Using AI to understand the pathogenesis of COVID-19

Professor Xuefeng Cui, Tsinghua University, and Xin Gao, KAUST associate professor of computer science and the conference chair during the recent Computational and Statistical Interface to Big Data research conference. Photo by Andrea Bachofen-Echt.

The ongoing COVID-19 pandemic has revealed itself to the world as an unprecedented viral threat with a crippling power to disrupt society as we know it.

The novel coronavirus is not yet a wholly understood disease. Global governance and policymakers are continuously providing updated information and directions on curtailing the virus' spread as they attempt to manage the pervasive disease, its symptoms, epidemiology and transmission and predict its future growth.

A group of KAUST faculty, coordinated by Donal Bradley, KAUST vice president for research, and Pierre Magistretti, dean of the University's Biological and Environmental Science and Engineering division, recently formed the Rapid Research Response Team (R3T). The team's focus is to collaborate with and strongly support the Kingdom's healthcare stakeholders to help combat the spread of COVID-19.

Xin Gao, KAUST associate professor of computer science and acting associate director of the Computational Bioscience Research Center, is a key member of R3T. He and his Structural and Functional Bioinformatics (SFB) Group have been focusing on developing an artificial intelligence (AI)-based diagnosis pipeline from the CT scans of COVID-19 patients.

COVID-19 is an RNA virus that consists of one single RNA strand plus a series of proteins. Therefore, the gold standard to diagnose the patients should be to detect the nucleic acid sequence, the gene sequence of this virus, or the antibody sequence produced by patients' immune systems.

False negatives

However, Gao explained that the experience in China has shown that this kind of approach can generate a surprisingly high false negative rate.

"It's not about the testing itself," he said. "Very often it's about when and how you take samples properly from the people and whether you transport or prepare the samples [and] whether there are any errors along the way. The final consequence is that the presumed gold standard has a high false negative rate, with some reports in China of 30 to 50 percent, which is ridiculously high."

Specialist labs—like those at KAUST—would be able to avoid this high false negative rate. However, in the peak of a pandemic with a lot of inexperienced people, it is not so easy. As a result, the Chinese government has been adding additional assisting components to the diagnostic process.

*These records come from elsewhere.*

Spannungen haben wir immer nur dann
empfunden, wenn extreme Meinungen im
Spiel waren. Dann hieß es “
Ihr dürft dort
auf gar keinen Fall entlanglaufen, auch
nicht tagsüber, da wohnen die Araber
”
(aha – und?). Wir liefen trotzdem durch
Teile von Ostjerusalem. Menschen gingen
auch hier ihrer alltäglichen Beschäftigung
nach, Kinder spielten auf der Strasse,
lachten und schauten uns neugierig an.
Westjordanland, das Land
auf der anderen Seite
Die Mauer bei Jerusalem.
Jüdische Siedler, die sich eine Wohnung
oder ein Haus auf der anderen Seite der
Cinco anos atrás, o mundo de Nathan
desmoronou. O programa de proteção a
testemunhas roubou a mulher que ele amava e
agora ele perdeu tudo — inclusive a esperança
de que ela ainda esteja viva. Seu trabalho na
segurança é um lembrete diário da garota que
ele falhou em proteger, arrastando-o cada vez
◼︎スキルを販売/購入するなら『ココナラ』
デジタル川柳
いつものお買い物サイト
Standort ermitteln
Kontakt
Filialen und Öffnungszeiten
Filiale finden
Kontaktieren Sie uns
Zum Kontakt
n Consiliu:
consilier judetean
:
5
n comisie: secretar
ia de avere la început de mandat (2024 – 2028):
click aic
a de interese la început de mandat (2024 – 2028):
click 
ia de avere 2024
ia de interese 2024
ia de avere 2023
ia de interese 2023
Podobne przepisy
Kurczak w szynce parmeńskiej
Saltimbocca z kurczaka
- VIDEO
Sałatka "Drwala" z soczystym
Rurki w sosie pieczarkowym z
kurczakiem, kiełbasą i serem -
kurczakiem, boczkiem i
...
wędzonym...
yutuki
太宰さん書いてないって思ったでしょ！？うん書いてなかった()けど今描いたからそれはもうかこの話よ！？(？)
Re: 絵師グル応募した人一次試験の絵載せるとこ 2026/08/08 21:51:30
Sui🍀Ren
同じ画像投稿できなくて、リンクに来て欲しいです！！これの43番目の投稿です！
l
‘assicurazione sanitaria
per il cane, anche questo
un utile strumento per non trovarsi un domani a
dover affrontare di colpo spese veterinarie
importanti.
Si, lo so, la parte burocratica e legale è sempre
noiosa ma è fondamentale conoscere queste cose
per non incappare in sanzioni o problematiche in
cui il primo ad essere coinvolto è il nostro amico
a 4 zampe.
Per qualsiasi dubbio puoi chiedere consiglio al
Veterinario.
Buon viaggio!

This means that Chinese hospitals now rely on four criteria: nucleic acid detection or gene sequencing; biomedical imaging mainly from CT scans; big data-based epidemiology analysis—whether there has been contact either direct or indirect with people from Wuhan; and clinical symptoms, such as dry cough or difficulty breathing.

"This is not only about diagnostics but rather also about prognosis and treatment," Gao said. "I have been talking to a lot of clinicians in China, and what they are saying is that it is critical to say where the infection area in the lung is, which lobe contains the infection, because the statistics have shown that if a patient's infection area is more than 50 percent of the entire lung volume, then very likely this patient will die."

Diagnosis, prognosis and treatment

However, if the infection only happens in one of the five lobes, then a patient can very quickly recover without many side effects or consequences—and this is where AI can help.

"We are not only doing the diagnostics and classification of the patient," Gao said. "We are also using artificial intelligence to segment the exact infection area from the CT scan of the patient's lung. We then quantify the volume with respect to the total volume of the lung and give that to clinicians as a guideline to help them to decide what kind of medication they should give to the patients."

To help with their efforts to develop machine-learning techniques, Gao and his group are sourcing actual CT scan imaging data from collaborators in China and are talking to the Saudi Center for Disease Prevention and Control, the Kingdom's Ministry of Health and King Faisal Specialist Hospital & Research Center to do the same with Saudi patients' CT scans.

"The input into our model is what we call a sequence," he said. "It's not a genomic sequence but rather a series of images from a patient's CT scan. When a patient is admitted to hospital, they will have multiple CT scans—once every two to three days—to see how the disease is progressing or recurring.

"So, we can obtain multiple CT scan sequences from the same patient, and right now we are obtaining them from about 100 Chinese patients as the first batch. We then feed these 3D images into our machine learning framework and we teach the computers to try to identify the infection areas exactly and quantify the volume."

Gao has a number of ambitious goals for the group's model. First, it needs to be fully automatic without human intervention, allowing busy clinicians to focus on patient care. Second, it must be rapid enough to cope with the exponential growth of the current pandemic.